Retype the part of the 2014 Development Dialogues text below that starts at the words "Why CGIAR and" and ends after "world’s natural resources.", with no changes.

● **Text excerpt**:
>>>>>
The event will take place on 25 September 2014 in New York City at the Faculty House at Columbia University. Coinciding with the UN General Assembly, the inaugural meeting of the High-level Political Forum on Sustainable Development, and the UN Climate Summit, the event will gather an invitation-only audience of 250 participants. To reach a global audience, thousands more will be in attendance through live video streaming and social media channels.
Why CGIAR and the Sustainable Development Goals?
How we achieve sustainable development will be determined by the opportunities provided to the billions of people engaged in crop and animal agriculture, forestry and fisheries, and the ways by which they manage the world’s natural resources.
The 2014 Development Dialogues will take place alongside the most important set of conversations on global development in recent years and is designed to leverage the presence of key players at the events in New York the same week.
Addressing challenges in integrated ways is fundamental for the social, environmental and economic dimensions of sustainable development. Further, reliable food systems, including value chains, markets, infrastructure, and consumption, are critical for human health, nutrition, wellbeing, and equity. Producing sufficient and quality food for nine billion people by 2050 is in itself a daunting challenge for research and development, and it must be coupled with access, stability and safety in the food systems to achieve food security and nutrition for all.
<<<<<
● **Record excerpts**:
>>>>>
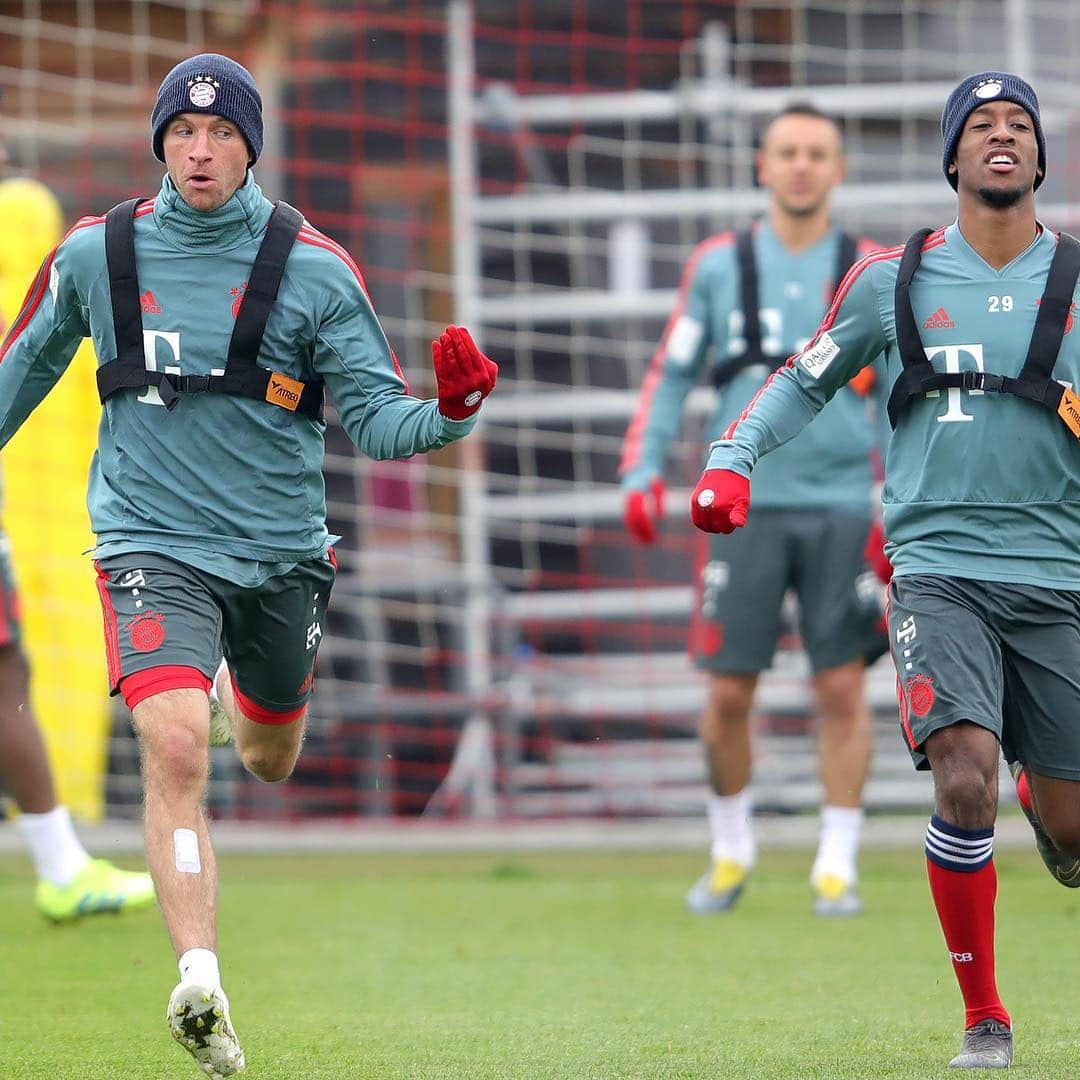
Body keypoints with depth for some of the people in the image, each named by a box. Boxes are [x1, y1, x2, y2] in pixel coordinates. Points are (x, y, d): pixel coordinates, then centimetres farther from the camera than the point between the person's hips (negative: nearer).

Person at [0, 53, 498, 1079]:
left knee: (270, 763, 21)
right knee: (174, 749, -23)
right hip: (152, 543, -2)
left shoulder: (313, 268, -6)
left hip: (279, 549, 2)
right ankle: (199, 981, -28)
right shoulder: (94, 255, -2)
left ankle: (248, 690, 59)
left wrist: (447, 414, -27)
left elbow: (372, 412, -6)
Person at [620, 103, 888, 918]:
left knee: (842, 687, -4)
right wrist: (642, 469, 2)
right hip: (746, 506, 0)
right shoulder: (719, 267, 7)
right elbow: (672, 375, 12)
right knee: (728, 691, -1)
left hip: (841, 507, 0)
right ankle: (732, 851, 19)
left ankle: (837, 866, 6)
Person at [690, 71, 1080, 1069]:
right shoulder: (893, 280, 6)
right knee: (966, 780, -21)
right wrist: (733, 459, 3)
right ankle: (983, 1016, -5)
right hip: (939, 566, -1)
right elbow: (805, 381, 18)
<<<<<
● **Solution**:
Why CGIAR and the Sustainable Development Goals?
How we achieve sustainable development will be determined by the opportunities provided to the billions of people engaged in crop and animal agriculture, forestry and fisheries, and the ways by which they manage the world’s natural resources.